**Your instructions**
Each record should be copied exactly into the answer, and no picture should go with it.

**Supplied entries**
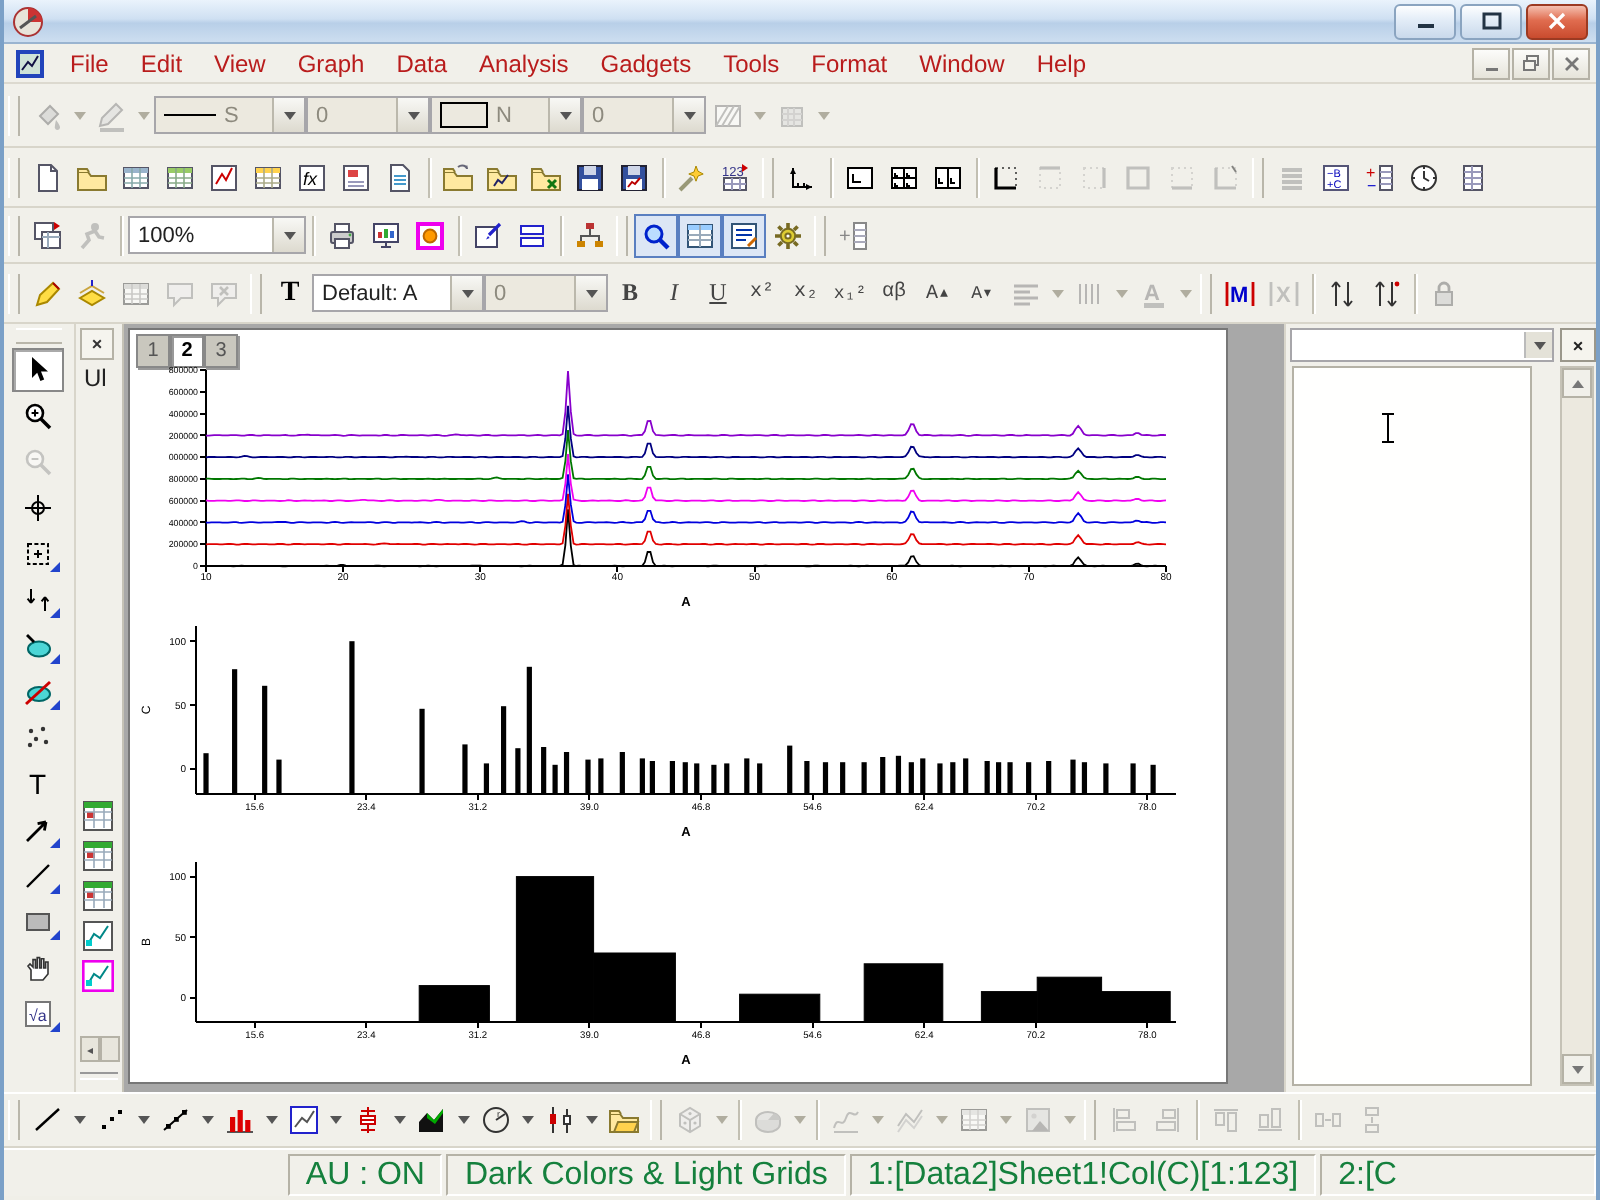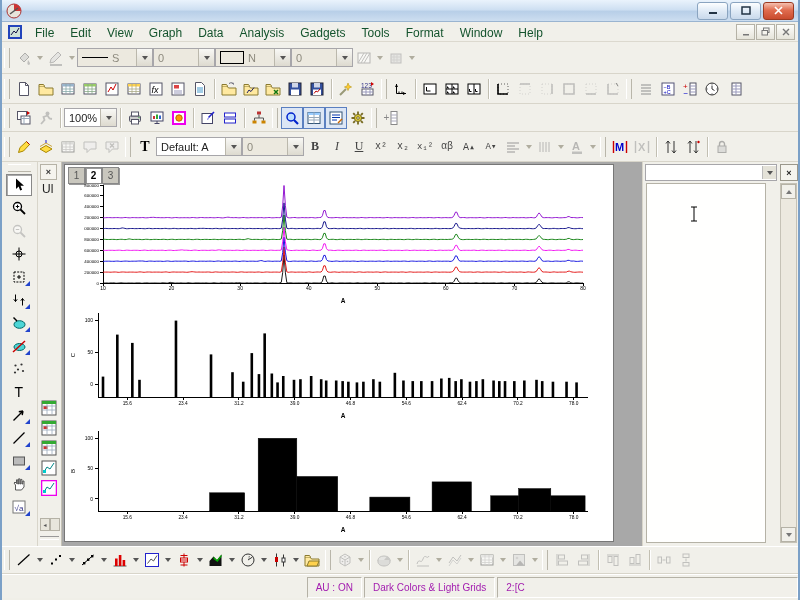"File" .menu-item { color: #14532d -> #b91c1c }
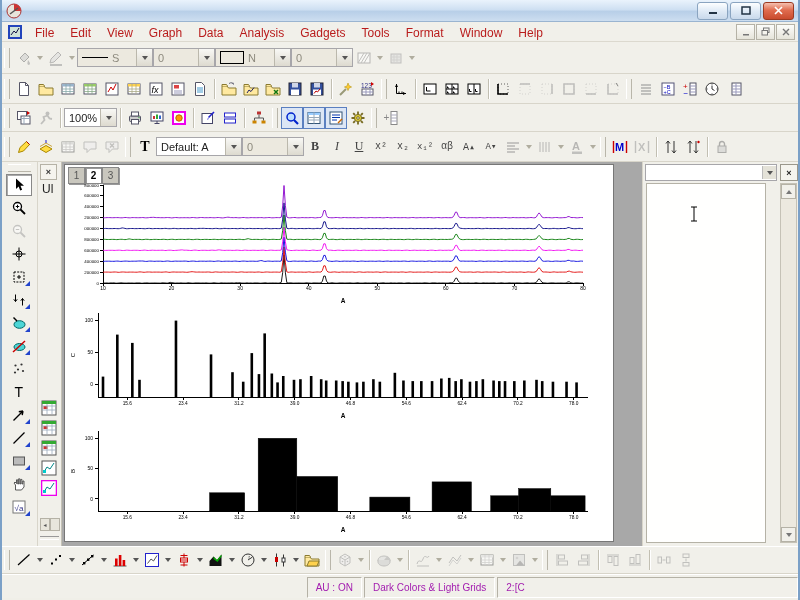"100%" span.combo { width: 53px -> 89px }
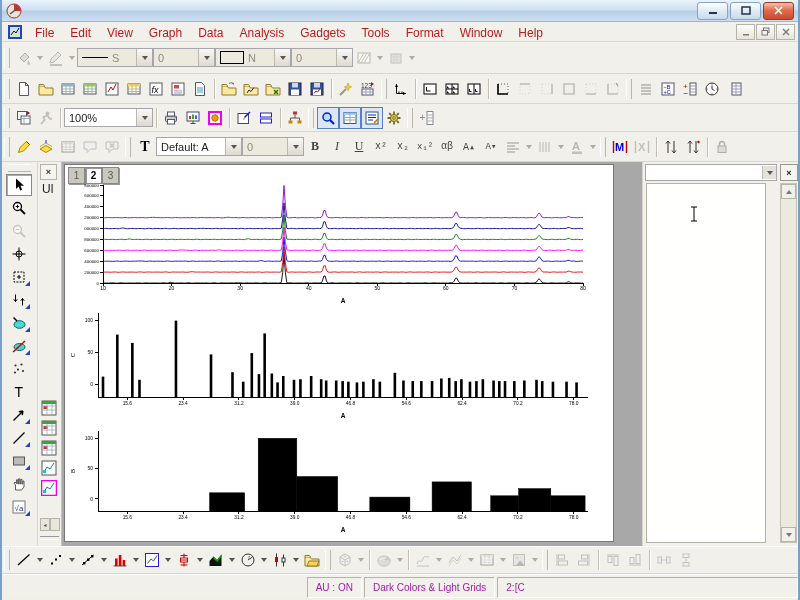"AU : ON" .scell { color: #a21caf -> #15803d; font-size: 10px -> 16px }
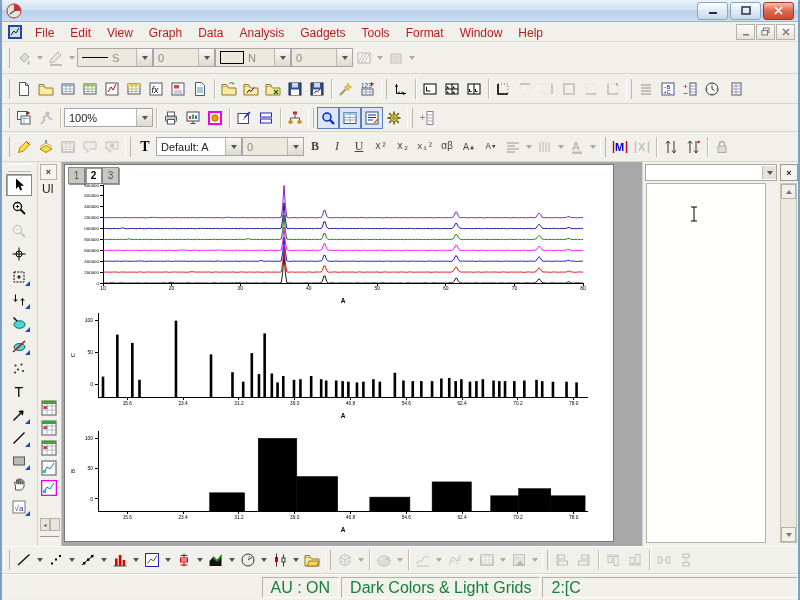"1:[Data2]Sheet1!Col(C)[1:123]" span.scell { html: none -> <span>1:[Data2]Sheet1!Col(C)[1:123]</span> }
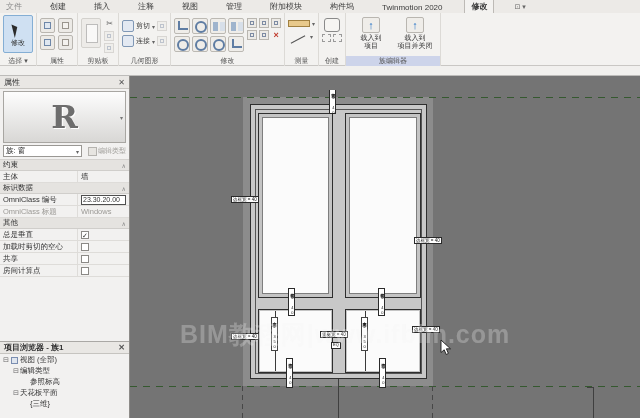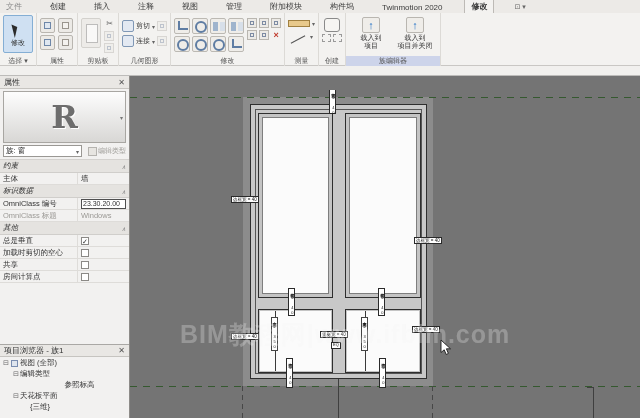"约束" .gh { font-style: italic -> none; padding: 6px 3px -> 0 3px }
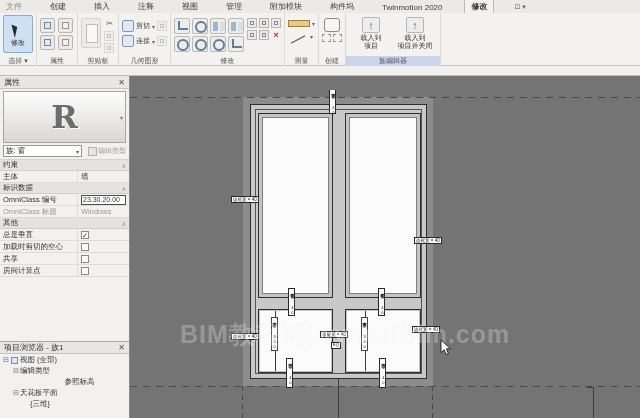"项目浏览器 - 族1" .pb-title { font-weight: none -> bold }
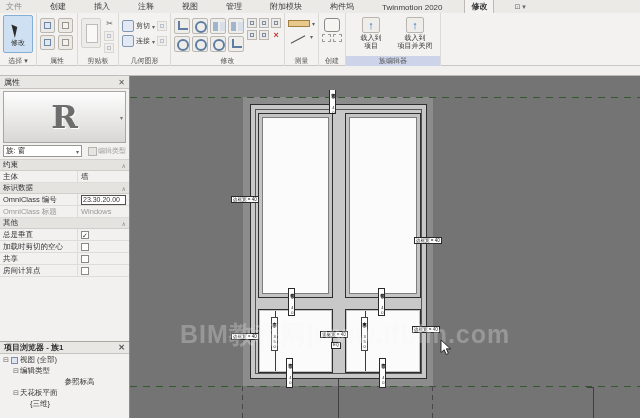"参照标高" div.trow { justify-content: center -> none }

**Result of the exercise**
"File" .menu-item { color: #14532d -> #b91c1c }
"100%" span.combo { width: 53px -> 89px }
"AU : ON" .scell { color: #a21caf -> #15803d; font-size: 10px -> 16px }
"1:[Data2]Sheet1!Col(C)[1:123]" span.scell { html: none -> <span>1:[Data2]Sheet1!Col(C)[1:123]</span> }
"约束" .gh { font-style: italic -> none; padding: 6px 3px -> 0 3px }
"项目浏览器 - 族1" .pb-title { font-weight: none -> bold }
"参照标高" div.trow { justify-content: center -> none }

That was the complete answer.